OK - so if chimps and trees have 'culture' its not the kind of culture anthropologists talk about - I believe I did mention that it would not be the same as 'human culture' once or twice. I think we have to be careful here because anthropomorphization (Good Lord! is that really a word?) can work both ways - we can incorrectly assume that other species have 'anthropo' characteristics when they really do not or that they don't have something that is very similar when in fact they do.

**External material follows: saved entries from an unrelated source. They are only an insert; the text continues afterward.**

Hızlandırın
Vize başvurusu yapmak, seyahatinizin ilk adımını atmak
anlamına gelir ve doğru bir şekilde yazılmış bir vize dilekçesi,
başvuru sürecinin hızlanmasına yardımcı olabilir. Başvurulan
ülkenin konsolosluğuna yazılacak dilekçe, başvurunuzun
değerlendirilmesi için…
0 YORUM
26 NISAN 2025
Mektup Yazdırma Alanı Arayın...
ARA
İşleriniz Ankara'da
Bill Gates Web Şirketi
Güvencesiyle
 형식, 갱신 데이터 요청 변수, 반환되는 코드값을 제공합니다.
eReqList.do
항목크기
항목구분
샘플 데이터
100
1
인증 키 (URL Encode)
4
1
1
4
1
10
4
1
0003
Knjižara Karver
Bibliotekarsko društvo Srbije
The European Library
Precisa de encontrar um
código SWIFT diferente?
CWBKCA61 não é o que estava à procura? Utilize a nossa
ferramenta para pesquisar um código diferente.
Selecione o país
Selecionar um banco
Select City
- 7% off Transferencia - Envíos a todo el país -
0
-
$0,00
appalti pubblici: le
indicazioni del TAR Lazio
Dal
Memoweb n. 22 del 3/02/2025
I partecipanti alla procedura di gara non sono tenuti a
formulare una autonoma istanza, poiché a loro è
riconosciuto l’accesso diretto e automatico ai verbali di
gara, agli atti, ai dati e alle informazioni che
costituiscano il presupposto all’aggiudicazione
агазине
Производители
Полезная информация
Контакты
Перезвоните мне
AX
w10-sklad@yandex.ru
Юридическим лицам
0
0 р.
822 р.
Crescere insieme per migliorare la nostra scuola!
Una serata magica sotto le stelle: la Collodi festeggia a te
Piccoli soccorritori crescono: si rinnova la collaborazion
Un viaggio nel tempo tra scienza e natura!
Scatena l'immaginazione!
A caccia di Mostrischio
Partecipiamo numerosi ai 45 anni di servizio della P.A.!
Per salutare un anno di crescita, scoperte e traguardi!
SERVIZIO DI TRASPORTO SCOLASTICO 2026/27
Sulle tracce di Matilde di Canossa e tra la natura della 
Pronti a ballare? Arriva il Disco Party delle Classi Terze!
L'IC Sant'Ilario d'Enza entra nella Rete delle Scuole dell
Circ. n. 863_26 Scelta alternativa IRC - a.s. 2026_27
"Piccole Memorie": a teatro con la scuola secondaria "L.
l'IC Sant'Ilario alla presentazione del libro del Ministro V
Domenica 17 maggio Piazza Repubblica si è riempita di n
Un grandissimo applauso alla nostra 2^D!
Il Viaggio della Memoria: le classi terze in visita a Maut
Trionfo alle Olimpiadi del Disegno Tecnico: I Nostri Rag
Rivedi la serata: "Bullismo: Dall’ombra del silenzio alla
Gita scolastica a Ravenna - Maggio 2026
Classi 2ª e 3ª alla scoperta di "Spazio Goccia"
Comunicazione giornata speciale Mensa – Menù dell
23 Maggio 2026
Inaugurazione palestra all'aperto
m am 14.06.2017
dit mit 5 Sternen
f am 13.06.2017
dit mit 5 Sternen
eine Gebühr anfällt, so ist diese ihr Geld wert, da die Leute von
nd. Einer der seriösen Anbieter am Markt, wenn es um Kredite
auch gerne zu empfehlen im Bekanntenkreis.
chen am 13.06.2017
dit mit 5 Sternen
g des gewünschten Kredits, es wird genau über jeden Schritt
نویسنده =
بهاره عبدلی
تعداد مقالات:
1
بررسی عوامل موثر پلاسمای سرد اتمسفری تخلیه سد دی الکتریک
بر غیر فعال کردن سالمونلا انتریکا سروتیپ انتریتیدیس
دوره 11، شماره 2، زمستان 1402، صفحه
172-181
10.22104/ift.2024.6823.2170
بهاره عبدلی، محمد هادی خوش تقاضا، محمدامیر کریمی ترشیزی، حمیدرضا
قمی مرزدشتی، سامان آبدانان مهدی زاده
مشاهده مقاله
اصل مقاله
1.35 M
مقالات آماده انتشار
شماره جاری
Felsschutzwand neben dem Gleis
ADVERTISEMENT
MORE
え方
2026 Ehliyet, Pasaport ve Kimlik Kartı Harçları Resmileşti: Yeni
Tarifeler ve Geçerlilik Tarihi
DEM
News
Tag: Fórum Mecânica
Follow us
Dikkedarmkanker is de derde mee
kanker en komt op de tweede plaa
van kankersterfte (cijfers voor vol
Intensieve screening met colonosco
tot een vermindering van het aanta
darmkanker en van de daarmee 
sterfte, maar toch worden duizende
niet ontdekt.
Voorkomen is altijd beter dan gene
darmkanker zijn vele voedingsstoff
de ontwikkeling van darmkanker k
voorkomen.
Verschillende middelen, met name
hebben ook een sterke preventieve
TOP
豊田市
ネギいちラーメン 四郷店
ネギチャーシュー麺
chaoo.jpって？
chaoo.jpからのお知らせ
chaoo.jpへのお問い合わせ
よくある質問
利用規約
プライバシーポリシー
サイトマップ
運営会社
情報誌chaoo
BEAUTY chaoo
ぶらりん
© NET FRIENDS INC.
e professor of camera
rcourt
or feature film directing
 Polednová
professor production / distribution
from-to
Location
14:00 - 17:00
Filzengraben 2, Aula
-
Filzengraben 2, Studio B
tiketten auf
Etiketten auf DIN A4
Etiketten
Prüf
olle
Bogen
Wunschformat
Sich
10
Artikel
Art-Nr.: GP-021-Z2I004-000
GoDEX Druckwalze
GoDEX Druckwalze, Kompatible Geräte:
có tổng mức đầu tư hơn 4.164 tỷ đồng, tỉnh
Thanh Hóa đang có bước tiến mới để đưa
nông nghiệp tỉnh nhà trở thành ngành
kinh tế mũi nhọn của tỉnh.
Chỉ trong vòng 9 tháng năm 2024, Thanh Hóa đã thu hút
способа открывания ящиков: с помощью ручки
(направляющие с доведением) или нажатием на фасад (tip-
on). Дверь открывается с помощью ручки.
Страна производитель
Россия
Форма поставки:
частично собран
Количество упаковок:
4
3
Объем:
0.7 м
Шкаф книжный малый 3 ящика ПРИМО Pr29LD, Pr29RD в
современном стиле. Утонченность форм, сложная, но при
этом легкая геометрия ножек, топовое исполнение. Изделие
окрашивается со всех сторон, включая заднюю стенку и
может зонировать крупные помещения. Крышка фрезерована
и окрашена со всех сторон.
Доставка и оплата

So is 'human culture' a miracle? Has it emerged spontaneously out of 'no culture at all' after the point where our evolutionary tree branched off from the other primates? I am very suspicious of suggestions of that kind of radical emergence. Or is it rather just a more complex expression of an ability that stretches back much further - the propensity for forming groups with 'division of labour' and elements of 'self-sacrificing' strategies that promote the overall survival prospects of the group over the 'selfish individual'? Is human culture really more than that when it comes down to it? Because if it isn't, then it should be amenable to scientific study just as bacterial or other primate 'cultures' are - and perhaps we find the prospect of studying culture with genuine scientific rigour daunting and the subject wrapped in mystery only because it is incredibly complex in its expression, not because it is fundamentally 'other' than that of other species. After all, we are still only scratching the surface of how even bacterial colonies communicate, adapt and cooperate in order to survive...we have a very long way to go to understand how human culture evolves and works from a scientific perspective - and even longer before we have a genuine 'science of morality' - but that doesn't mean there can't be one.
 

Bear Wild

Well-Known Member
Can you cite those studies for me? For my curiosity.
This as an available article discussing oxytocin in prairie vole studies
Empathy in prairie voles: Is this the consolation prize? GE Demas, AM Jasnow - Learning & behavior, 2016

The study on rats was by Bartal.et all.
Bartal, I. B.-A., J. Decety, and P. Mason. 2011. Empathy and pro-social behavior in rats. Science 334:1427–30.
 

Bear Wild

Well-Known Member
By "learned survival strategies", anthropologists mean taught survival strategies, as opposed to inborn.
These include language, toolkit, dress, mythology, food acquisition, economy, politics, &c.
All organisms have what could be termed 'survival strategies', though these may be only simple algorithms.

Trees? They communicate, co-operate, care for their young and assist other trees in need. In a true forest they're all connected through the mycorrhizal internet.

Chimps communicate, they co-operate, they have emotions like ours. They have complex social interactions. They have tribally learned survival strategies. They've been taught a rudimentary sign language. The do have some mirror neurons and learn by imitation, but they don't seem to actively teach.

I do not think you are entirely correct on this. Chimps do not have a formal language to teach as in a formal human system but they do carry and keep toolkits for collecting honey. They demonstrate behavior to their offspring which are not inborn behaviors. They have a complex political system. They transmit cultural behavior which has also been seen in many different primates. So when you say do they actively teach in a way they demonstrate skills but without a verbal language. Clearly not as effective as humans but still effective enough to transmit learned behavior. Again there is a difference in degree but not in kind.